More recently, EnCana has come under fire from several lobby groups, including Greenpeace and the David Suzuki Foundation, because of a $1.7-billion pipeline EnCana and its partners are building through an ecologically sensitive slice of the rain forest in Ecuador. Morgan maintains the criticisms are unfair and unwarranted and says the company is determined to “leave the environment in Ecuador in better shape than we found it.” He blames the controversy, in part, on radical activists who oppose all oil and gas development. “There are environmental groups we can work with,” he says, “and those we can’t.”

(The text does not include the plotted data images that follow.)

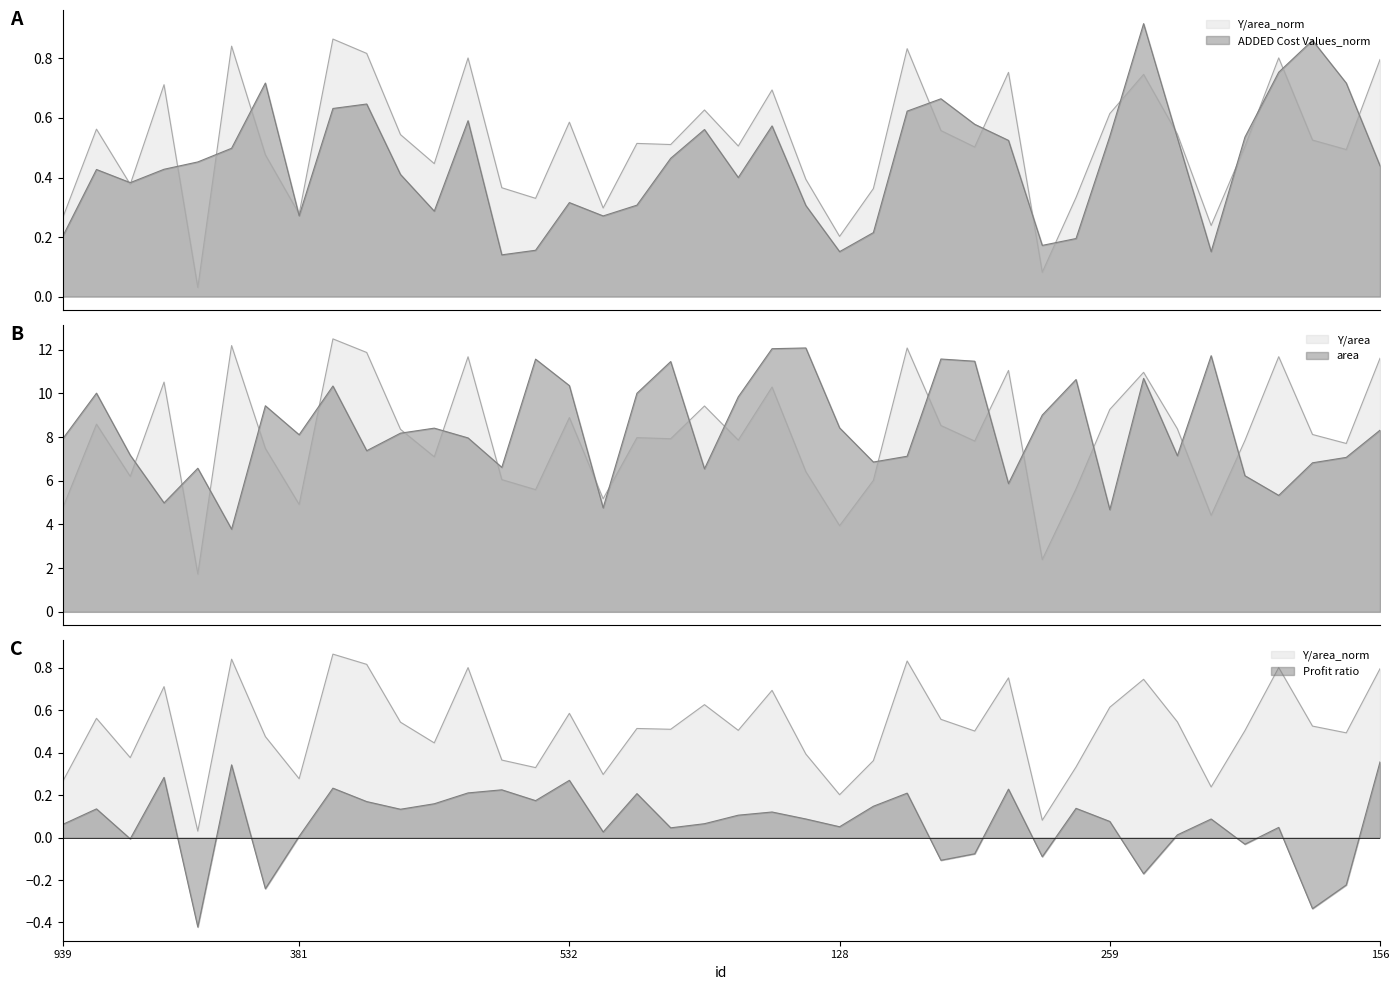

What is the label of the 14th point from the right?

614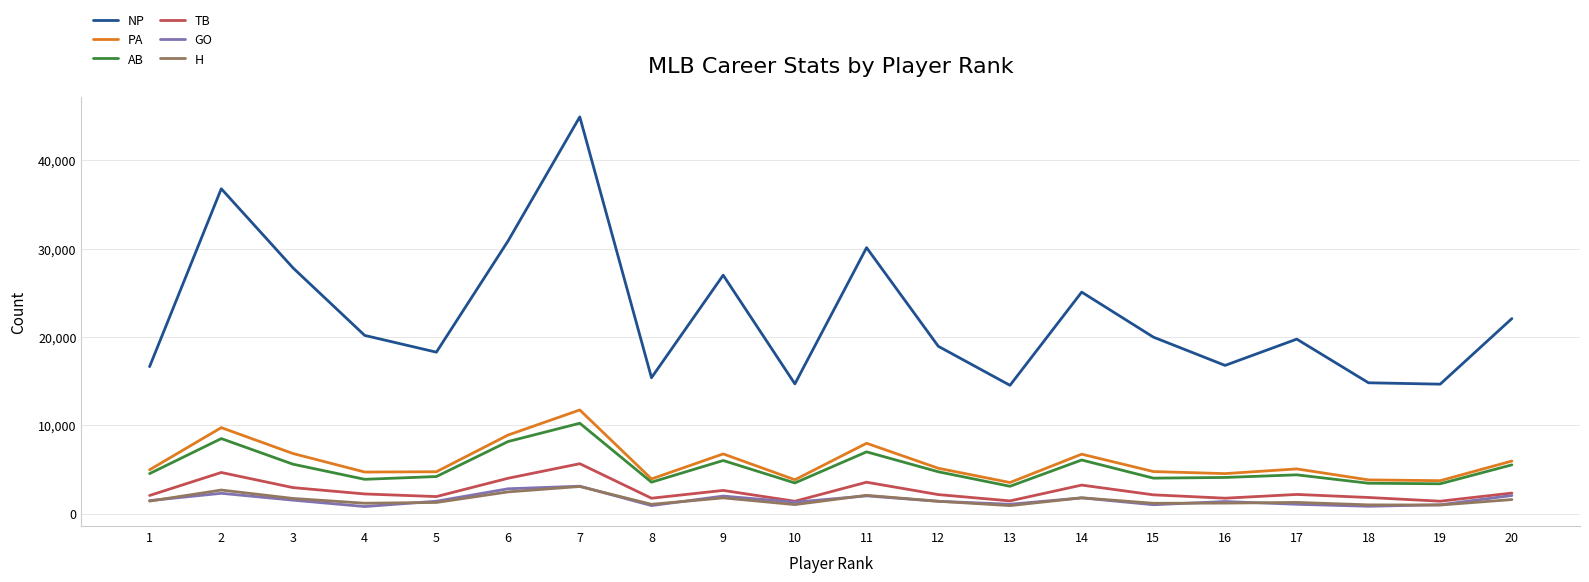

How many values in the PA series are below 5080?

10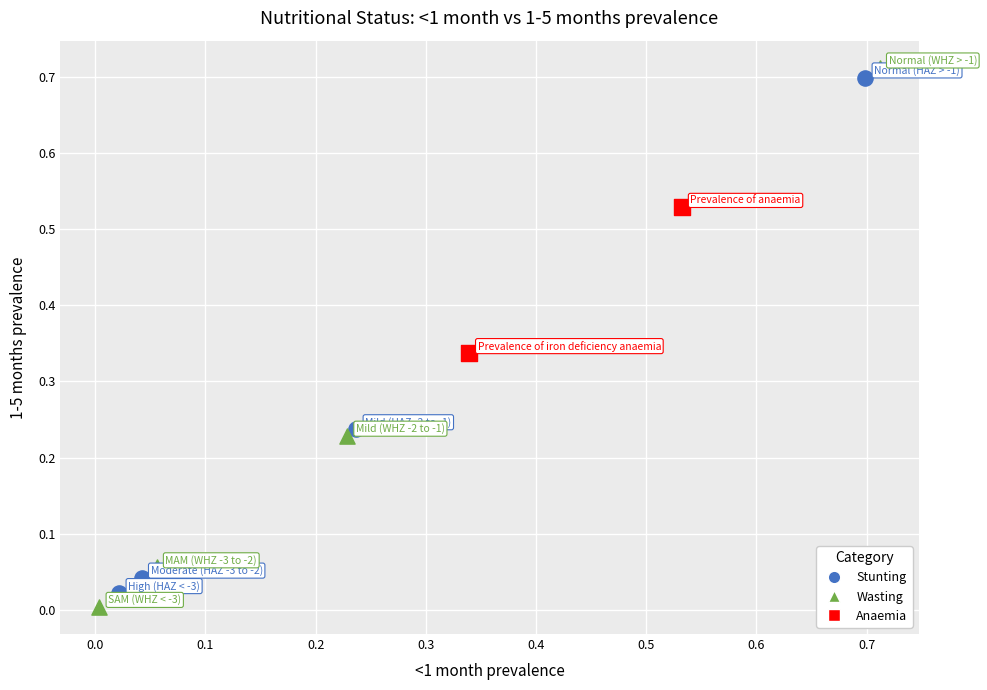

What are all the series names shown in the legend?

Stunting, Wasting, Anaemia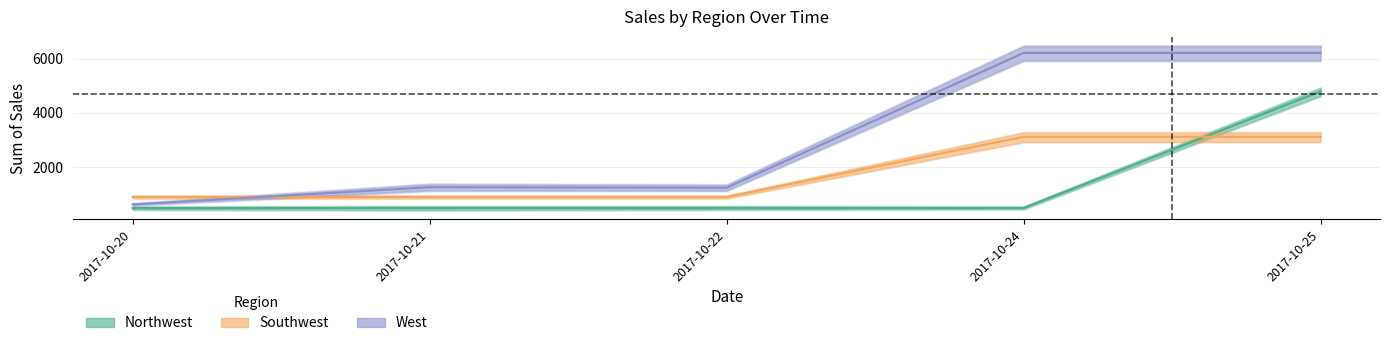

What is the value of the Northwest point at the 5th from the left?

4791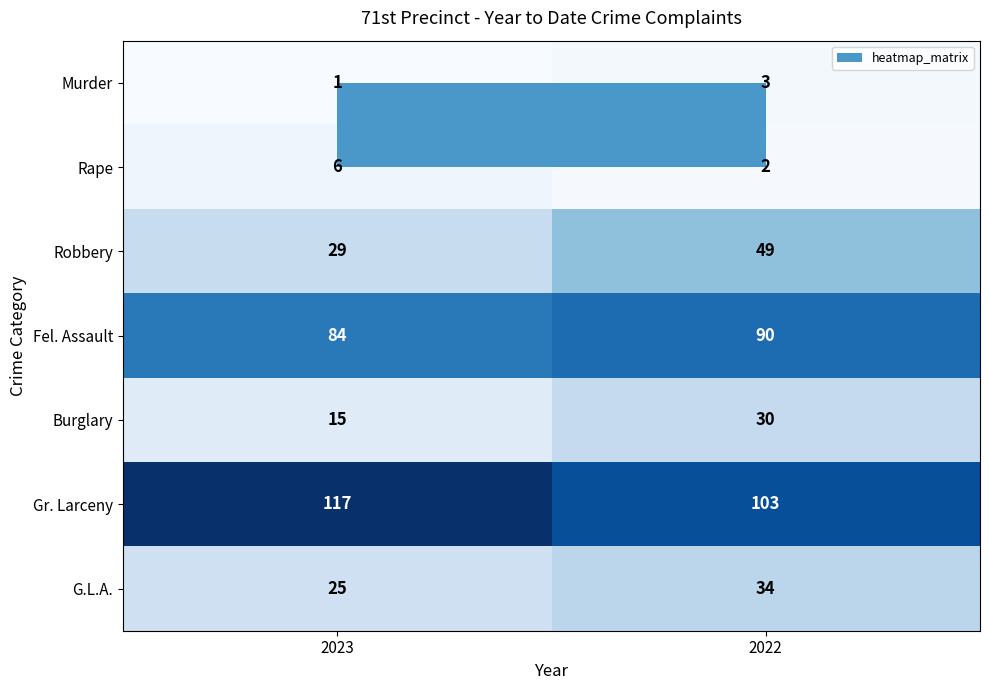

Between 2023 and 2022, which series saw the biggest shift?

Robbery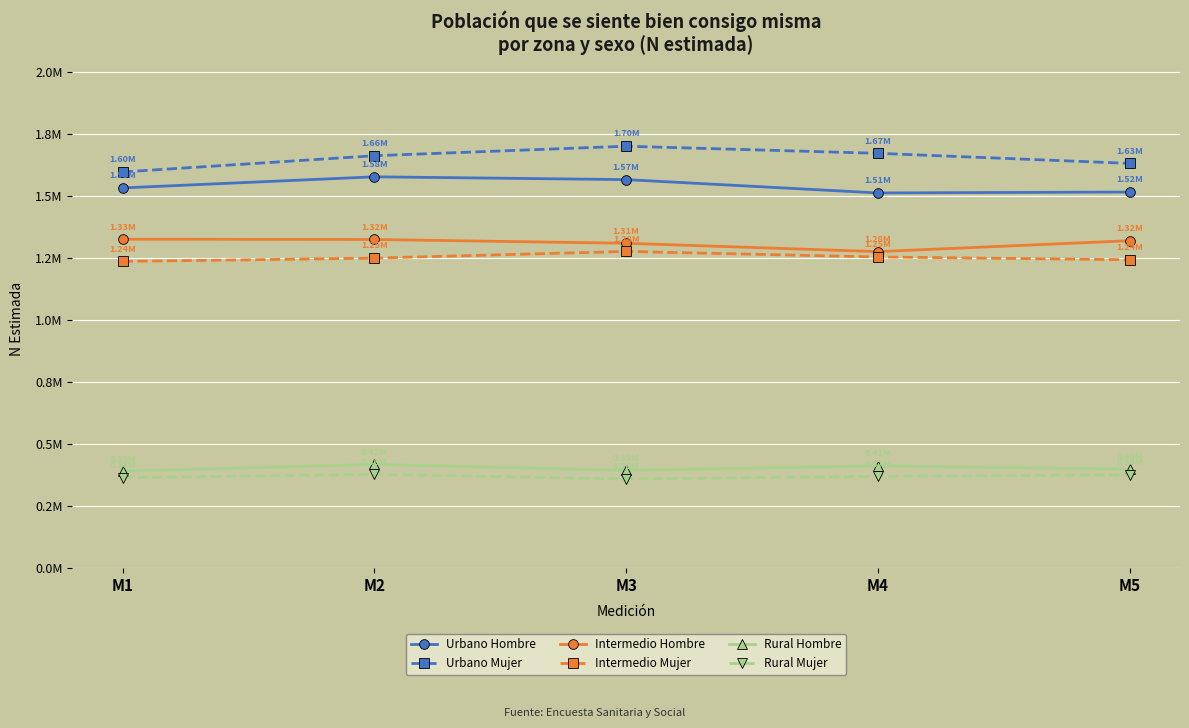

What is the difference between the highest and lowest values at M4?

1302065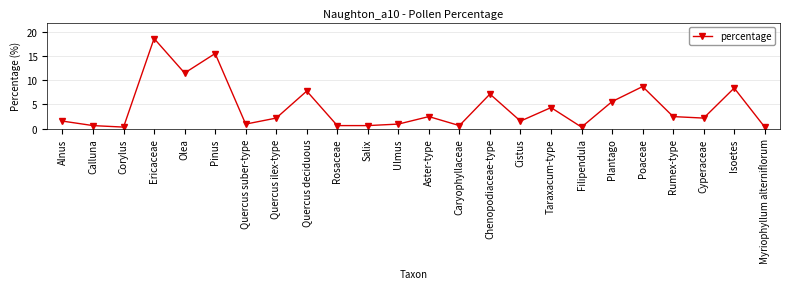

What is the difference between the values at Ericaceae and Taraxacum-type?

14.3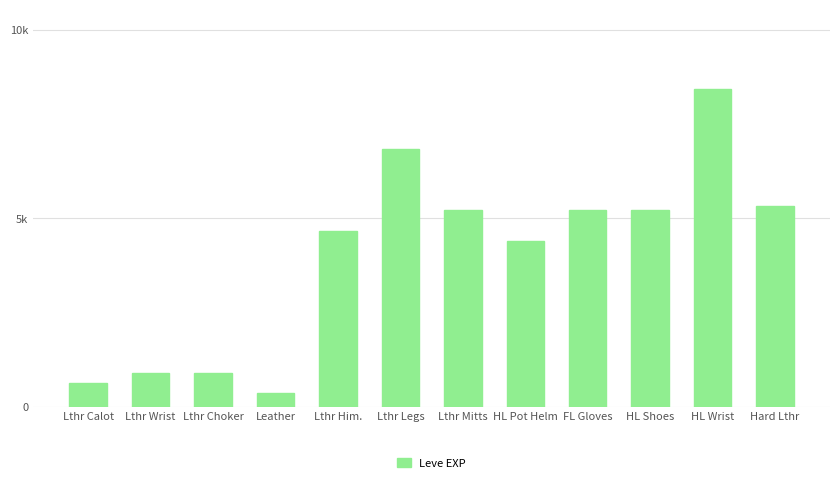

Does the chart contain any negative values?

No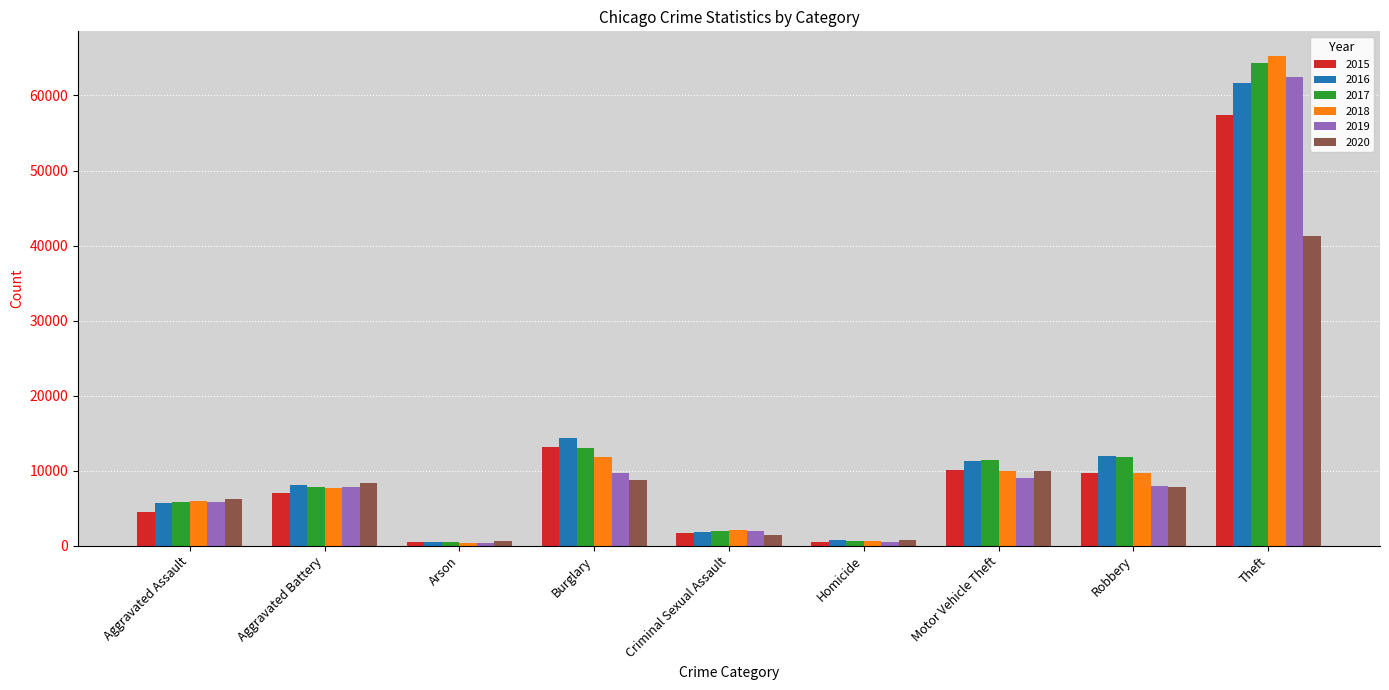

Which series has the widest spread of values?

2018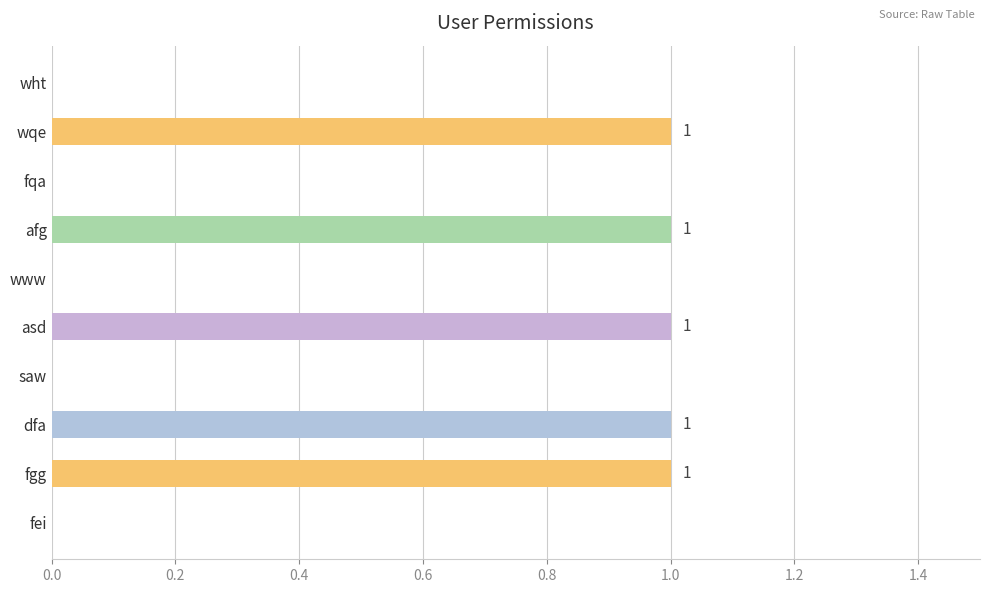

What is the sum of all values?

5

Morgan’s pitched battle, along with other industry executives, against the Kyoto accord has also put him at odds with many environmentalists. He has argued that Ottawa’s rush to ratify the international accord, which sets strict targets for reducing greenhouse gas emissions by 2012, is regionally divisive, potentially devastating to the Canadian economy – and will do nothing to improve the environment. Like many others, including Alberta Premier Ralph Klein, Morgan advocates a “made-in-Canada” approach to reducing emissions in a manner that won’t destabilize the economy. Morgan also believes there needs to be much more debate about whether greenhouse gas emissions are causing global warming, or if it is part of a natural cycle of the earth’s warming and cooling. “I’ve listened to scientists on both sides of the issue,” he says, “and both make terribly convincing cases.”
Such views are a red flag to people like Robert Hornung, policy director of the widely respected, Alberta-based Pembina Institute. “Morgan downplays the consensus of scientific opinion on this issue,” says Hornung, “and significantly overstates the economic doom and gloom.” All the same, Hornung credits what he calls “the big propaganda campaign” by the Alberta government and corporate leaders like Morgan for Ottawa’s announcement last month that it will cap the amount industry must pay to meet the Kyoto targets. “They’ve succeeded in having a lot of the burden shifted off their shoulders,” says Hornung. “It will be individual Canadians who pay the price.”
Morgan does, in fact, sound much more sanguine about the accord these days. “Now that it’s been ratified, maybe we can be less political and more
rational about this thing,” he says. “Canadians want us all to work together.” On this, and many other fronts, the former farm boy promises to
be a player – a man who speaks softly while wielding a very big stick.